Dossier Paru le 08 septembre 2023
REF 2023

Rencontre des entrepreneurs de France

La cloche de la rentrée économique a sonné, avec la grand-messe annuelle du Medef en guise de starting-blocks. Les patrons visiblement n’ont pas perdu l’impulsion en cours d’été. Débrief.

Patrick Martin et Elisabeth Borne

Longchamp, 28 août 2023. Dans les vestiaires, équipes économiques et politiques s’échauffent, à l’appel du Medef (Mouvement des Entrepreneurs de France), qui domine toujours largement le championnat des syndicats patronaux.

Son nouvel entraîneur, Patrick Martin, n’est pas un inconnu pour les 190.000 affiliés. Il fut le binôme du tonitruant Geoffroy Roux de Bézieux sur la mandature précédente, et si la forme est différente, le fond, lui, s’inscrit dans une continuité rassurante pour un patronat toujours combatif. Au menu, un cocktail un peu paradoxal quoique récurrent, mix d’optimisme génétique et d’une note de fatalisme devant la complexité publique, qu’elle soit élue ou salariée.

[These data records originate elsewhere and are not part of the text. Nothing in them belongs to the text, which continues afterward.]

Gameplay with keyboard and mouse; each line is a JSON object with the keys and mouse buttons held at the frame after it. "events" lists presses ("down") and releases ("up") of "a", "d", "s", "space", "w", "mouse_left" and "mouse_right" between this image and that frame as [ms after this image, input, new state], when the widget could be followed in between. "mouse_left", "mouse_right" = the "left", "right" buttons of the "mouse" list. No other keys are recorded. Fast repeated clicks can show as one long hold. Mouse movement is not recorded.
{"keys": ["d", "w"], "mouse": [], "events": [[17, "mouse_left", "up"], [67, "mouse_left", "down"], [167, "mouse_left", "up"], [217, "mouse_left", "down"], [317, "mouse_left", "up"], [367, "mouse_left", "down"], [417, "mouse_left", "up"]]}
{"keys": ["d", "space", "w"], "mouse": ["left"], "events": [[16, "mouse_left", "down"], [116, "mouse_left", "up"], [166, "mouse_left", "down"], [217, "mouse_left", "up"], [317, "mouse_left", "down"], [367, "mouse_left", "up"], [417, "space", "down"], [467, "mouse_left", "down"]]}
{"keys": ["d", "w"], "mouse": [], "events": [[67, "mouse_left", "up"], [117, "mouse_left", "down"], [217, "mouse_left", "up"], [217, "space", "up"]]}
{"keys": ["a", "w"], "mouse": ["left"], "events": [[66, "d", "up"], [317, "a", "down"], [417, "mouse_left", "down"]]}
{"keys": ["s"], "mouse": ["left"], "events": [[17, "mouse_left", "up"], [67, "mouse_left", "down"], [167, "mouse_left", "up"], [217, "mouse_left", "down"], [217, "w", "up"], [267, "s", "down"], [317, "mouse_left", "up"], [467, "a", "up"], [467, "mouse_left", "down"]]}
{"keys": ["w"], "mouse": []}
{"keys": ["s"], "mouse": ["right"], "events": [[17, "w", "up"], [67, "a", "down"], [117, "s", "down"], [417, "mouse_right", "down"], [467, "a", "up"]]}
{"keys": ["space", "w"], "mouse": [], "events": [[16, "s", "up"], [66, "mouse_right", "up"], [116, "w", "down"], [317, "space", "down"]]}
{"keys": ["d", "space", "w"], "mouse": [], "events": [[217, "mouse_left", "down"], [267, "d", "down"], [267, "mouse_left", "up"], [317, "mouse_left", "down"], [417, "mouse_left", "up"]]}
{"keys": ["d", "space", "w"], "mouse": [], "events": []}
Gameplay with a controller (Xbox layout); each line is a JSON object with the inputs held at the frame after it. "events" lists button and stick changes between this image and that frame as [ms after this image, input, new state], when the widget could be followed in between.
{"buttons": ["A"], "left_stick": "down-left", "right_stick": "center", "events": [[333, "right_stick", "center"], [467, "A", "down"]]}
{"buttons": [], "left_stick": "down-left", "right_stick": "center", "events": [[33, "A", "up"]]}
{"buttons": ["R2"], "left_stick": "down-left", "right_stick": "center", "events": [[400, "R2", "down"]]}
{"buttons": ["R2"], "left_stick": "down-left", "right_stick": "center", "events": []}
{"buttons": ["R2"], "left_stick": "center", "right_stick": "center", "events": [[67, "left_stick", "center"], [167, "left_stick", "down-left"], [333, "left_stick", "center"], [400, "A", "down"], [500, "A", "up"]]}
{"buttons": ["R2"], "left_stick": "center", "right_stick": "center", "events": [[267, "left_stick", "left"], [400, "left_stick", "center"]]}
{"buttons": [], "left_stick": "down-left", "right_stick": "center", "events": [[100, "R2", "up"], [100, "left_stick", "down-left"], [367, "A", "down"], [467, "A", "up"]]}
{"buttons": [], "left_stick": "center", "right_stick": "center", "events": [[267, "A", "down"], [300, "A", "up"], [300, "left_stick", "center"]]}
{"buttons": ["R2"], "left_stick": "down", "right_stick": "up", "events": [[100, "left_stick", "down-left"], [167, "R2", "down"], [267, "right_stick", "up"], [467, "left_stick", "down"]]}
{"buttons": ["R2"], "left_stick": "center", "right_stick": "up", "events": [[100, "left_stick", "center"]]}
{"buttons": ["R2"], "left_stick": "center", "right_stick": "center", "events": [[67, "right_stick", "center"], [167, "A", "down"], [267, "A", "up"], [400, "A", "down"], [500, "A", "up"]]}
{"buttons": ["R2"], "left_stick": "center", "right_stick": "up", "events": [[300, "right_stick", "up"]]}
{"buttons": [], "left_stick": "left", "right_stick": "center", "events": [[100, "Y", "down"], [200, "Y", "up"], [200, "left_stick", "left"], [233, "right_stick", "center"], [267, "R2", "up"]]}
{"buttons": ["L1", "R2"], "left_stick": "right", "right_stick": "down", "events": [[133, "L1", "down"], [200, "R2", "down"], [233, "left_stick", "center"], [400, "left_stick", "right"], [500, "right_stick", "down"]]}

Dans la voix de Patrick Martin, un soupçon d’émotion à son entrée sur scène, pour sa première REF en qualité de président plein et entier. C’est lui qui a sollicité Emmanuel Macron pour la petite intervention en ouverture, pour qu’il «souligne la contribution imminente des entreprises et le rôle des partenaires sociaux dans la réussite de la France».

Montrer la voie et monter la voix

C’est à un Medef «de réflexion, de prospective et d’anticipation» que le nouveau président fait référence. Voilà le visage que Patrick Martin veut offrir au syndicat patronal qu’il pilote désormais. «Assumons avec fierté le rôle qui est le nôtre pour construire un avenir meilleur pour tous. Nous avons nécessité à partager notre vision et nos convictions, pour faire entendre la voix (forte) des entrepreneurs de France.» Des visions légitimes, «pour ceux qui créent de la richesse et innovent, loin de s’exalter dans les commentaires stériles. (...) Nous sommes une force d’entraînement».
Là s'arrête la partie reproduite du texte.